Mark Windsor: "Beauty Unframed"
- Date: 9 October 2024, 14:15–16:00
- Location: English Park, Eng/2-1022
- Type: Seminar
- Organiser: Department of Philosophy
- Contact person: Elisabeth Schellekens Dammann
The Higher Seminar in Aesthetics
Mark Windsor, Uppsala University and MSCA: "Beauty Unframed: An Argument for Aesthetic Anti-Realism"
Abstract
Perhaps the strongest arguments for aesthetic anti-realism come from the prevalence of aesthetic disagreement. Evidently, we do not all find the same things beautiful or ugly, but rather our individual and cultural backgrounds shape the way we aesthetically experience objects. However, aesthetic realists can accommodate aesthetic disagreements by specifying requirements for the correct apprehension of objects’ aesthetic qualities; for example, that some actual or ideal audience must have certain background knowledge and expertise to be able to experience an object correctly.

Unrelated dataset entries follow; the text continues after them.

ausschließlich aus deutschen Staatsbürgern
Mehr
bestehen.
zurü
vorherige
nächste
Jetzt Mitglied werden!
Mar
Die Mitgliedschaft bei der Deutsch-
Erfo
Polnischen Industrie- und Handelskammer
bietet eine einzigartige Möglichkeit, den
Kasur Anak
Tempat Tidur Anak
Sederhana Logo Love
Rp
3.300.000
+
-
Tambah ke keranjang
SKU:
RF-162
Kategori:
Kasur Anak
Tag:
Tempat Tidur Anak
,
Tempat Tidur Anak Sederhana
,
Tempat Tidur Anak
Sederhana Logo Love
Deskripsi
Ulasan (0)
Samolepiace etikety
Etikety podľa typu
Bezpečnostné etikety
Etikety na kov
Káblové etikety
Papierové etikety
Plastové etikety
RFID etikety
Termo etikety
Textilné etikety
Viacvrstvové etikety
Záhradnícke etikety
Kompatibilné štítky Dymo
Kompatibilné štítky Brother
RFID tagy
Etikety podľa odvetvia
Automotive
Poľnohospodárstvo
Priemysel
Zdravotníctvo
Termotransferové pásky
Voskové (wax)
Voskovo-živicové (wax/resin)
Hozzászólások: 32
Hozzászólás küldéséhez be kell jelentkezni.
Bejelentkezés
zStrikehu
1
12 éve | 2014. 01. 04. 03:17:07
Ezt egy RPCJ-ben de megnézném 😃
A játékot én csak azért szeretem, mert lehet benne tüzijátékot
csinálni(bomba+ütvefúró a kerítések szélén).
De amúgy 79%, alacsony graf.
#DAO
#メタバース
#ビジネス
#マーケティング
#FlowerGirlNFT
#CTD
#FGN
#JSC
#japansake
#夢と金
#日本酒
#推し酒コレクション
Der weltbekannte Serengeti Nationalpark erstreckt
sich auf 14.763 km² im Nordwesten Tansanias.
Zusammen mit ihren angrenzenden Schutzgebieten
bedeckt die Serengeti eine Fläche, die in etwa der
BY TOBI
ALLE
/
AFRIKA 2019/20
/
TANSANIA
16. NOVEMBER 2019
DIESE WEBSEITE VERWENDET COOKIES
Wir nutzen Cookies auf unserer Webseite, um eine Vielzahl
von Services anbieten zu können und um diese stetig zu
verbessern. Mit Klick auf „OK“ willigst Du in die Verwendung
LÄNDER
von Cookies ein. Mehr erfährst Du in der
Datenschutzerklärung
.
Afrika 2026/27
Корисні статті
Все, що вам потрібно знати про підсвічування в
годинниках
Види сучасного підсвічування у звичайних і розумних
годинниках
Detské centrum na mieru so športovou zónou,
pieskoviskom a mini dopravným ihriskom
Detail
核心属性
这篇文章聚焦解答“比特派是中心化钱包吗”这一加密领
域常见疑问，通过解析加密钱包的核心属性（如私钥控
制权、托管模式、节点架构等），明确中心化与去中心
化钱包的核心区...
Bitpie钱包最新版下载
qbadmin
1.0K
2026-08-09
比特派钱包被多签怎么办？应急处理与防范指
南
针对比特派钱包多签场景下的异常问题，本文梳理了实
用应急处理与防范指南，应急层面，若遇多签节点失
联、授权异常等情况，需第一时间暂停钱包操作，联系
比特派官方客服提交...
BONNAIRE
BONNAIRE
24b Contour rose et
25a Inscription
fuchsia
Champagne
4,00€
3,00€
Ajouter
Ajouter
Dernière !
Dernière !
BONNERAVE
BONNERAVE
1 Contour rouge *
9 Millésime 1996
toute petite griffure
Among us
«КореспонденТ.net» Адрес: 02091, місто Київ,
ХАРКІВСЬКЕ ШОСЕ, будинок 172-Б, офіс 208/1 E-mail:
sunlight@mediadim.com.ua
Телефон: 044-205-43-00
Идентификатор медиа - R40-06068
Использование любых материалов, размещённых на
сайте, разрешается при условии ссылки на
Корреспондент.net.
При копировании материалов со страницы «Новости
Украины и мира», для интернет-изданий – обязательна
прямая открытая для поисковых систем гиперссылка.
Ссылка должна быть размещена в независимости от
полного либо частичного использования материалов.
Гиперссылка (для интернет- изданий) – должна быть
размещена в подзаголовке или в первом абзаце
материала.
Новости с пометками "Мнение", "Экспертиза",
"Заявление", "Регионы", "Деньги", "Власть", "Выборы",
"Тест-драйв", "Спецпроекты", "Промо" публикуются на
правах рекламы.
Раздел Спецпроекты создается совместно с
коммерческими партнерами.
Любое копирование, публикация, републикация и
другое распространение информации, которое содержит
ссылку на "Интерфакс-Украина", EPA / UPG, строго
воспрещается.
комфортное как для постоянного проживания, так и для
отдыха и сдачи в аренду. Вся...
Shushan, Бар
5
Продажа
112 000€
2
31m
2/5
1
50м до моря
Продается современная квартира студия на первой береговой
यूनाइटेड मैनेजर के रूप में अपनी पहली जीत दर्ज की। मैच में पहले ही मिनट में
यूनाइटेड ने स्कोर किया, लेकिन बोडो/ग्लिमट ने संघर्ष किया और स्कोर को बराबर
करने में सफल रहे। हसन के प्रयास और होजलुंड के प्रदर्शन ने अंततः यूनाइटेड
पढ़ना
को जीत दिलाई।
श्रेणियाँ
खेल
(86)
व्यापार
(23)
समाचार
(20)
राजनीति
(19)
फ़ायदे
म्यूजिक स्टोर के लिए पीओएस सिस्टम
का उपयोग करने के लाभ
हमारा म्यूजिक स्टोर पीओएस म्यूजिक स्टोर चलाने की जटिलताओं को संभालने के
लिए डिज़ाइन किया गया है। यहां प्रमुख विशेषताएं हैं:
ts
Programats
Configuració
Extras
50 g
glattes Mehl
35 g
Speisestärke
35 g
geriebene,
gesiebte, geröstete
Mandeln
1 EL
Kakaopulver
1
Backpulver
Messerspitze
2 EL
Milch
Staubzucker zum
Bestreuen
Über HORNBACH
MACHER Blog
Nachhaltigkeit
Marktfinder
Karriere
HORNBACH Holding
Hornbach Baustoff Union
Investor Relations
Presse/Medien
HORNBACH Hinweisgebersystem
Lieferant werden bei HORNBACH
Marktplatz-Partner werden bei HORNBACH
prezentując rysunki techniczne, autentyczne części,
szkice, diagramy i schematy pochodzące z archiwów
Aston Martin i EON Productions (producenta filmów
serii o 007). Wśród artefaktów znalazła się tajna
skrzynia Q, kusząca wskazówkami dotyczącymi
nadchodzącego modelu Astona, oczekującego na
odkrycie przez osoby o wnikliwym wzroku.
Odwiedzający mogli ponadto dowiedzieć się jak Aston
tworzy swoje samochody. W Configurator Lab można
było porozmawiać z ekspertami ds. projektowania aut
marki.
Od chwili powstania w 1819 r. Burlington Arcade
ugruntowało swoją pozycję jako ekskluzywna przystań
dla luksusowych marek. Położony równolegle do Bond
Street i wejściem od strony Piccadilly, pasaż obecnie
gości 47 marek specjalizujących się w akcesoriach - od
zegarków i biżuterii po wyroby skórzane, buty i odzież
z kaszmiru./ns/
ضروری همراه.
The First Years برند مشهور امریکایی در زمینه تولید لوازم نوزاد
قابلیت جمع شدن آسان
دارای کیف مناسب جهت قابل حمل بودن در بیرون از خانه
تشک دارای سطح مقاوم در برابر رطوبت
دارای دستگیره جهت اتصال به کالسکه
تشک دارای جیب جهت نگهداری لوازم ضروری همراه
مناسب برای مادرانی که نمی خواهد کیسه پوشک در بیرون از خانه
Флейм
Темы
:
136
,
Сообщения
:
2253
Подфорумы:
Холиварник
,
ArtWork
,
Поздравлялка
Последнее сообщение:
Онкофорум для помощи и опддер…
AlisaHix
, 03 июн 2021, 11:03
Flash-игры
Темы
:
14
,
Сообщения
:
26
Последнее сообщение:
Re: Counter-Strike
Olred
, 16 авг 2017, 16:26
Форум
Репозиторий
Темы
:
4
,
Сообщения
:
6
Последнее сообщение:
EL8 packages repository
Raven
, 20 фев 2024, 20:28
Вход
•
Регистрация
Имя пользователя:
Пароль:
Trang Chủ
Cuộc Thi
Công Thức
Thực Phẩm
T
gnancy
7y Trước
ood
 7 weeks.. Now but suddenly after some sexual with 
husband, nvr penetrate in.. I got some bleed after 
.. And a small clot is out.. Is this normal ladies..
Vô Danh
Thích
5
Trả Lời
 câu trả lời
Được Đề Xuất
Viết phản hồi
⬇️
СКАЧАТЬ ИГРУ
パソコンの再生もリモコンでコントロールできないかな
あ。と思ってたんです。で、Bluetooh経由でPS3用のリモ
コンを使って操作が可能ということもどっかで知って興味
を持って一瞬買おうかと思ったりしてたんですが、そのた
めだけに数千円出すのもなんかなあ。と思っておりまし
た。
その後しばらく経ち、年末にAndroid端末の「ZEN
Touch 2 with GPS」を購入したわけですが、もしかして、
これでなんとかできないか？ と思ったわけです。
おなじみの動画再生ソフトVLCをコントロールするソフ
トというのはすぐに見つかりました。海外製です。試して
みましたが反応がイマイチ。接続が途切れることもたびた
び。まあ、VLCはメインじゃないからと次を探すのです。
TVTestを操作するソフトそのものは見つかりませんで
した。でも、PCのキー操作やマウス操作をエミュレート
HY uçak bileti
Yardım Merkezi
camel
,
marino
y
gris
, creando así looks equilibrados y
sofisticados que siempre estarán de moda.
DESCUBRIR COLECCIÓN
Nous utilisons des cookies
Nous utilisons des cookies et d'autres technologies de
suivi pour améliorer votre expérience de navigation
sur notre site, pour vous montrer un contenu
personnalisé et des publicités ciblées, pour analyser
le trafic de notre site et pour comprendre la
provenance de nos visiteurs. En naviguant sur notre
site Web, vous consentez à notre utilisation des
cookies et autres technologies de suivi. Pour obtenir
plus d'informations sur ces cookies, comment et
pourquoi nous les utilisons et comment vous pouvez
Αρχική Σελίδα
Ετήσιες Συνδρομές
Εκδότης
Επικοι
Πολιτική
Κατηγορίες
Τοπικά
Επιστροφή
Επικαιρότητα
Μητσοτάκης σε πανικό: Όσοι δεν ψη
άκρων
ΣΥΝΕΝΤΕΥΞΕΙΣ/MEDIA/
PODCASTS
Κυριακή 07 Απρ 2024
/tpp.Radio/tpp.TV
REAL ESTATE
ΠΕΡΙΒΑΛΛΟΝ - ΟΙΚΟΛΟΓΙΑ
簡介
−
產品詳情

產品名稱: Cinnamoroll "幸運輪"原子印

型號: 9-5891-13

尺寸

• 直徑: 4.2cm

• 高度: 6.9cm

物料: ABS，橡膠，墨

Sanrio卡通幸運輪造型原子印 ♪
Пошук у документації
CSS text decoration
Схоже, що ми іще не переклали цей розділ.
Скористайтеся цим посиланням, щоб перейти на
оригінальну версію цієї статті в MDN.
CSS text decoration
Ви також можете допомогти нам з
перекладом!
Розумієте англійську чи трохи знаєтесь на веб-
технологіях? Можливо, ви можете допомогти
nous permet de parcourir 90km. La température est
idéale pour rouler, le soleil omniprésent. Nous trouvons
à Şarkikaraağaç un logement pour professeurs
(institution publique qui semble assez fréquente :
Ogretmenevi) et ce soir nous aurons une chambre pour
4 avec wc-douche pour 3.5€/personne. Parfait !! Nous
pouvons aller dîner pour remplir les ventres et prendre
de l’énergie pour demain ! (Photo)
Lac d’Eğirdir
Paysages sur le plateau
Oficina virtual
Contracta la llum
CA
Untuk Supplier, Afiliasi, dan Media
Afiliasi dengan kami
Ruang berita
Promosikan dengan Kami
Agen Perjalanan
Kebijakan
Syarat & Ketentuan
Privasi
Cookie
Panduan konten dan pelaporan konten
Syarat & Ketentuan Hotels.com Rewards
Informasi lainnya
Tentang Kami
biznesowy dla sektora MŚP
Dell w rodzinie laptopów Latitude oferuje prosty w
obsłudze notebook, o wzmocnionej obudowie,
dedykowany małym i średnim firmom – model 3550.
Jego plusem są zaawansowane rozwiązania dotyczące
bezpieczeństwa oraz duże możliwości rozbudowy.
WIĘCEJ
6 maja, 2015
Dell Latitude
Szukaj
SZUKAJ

Yet while these strategies may work for artworks and artefacts that are intended to be experienced in a certain way, they fail in the case of a class of objects that, following Yuriko Saito’s work on everyday aesthetics, I call ‘unframed’ aesthetic phenomena. These phenomena are not constrained with respect to how they should be aesthetically engaged with. I argue that since ‘unframed’ aesthetic objects can manifest incompatible aesthetic qualities depending on how they are aesthetically engaged with, there is no fact of the matter as to what aesthetic qualities they possess. I show how this poses a challenge to three main approaches to aesthetic value that have been used to support a realist view, namely, aesthetic empiricism, aesthetic primitivism, and Dominic Lopes’s network theory.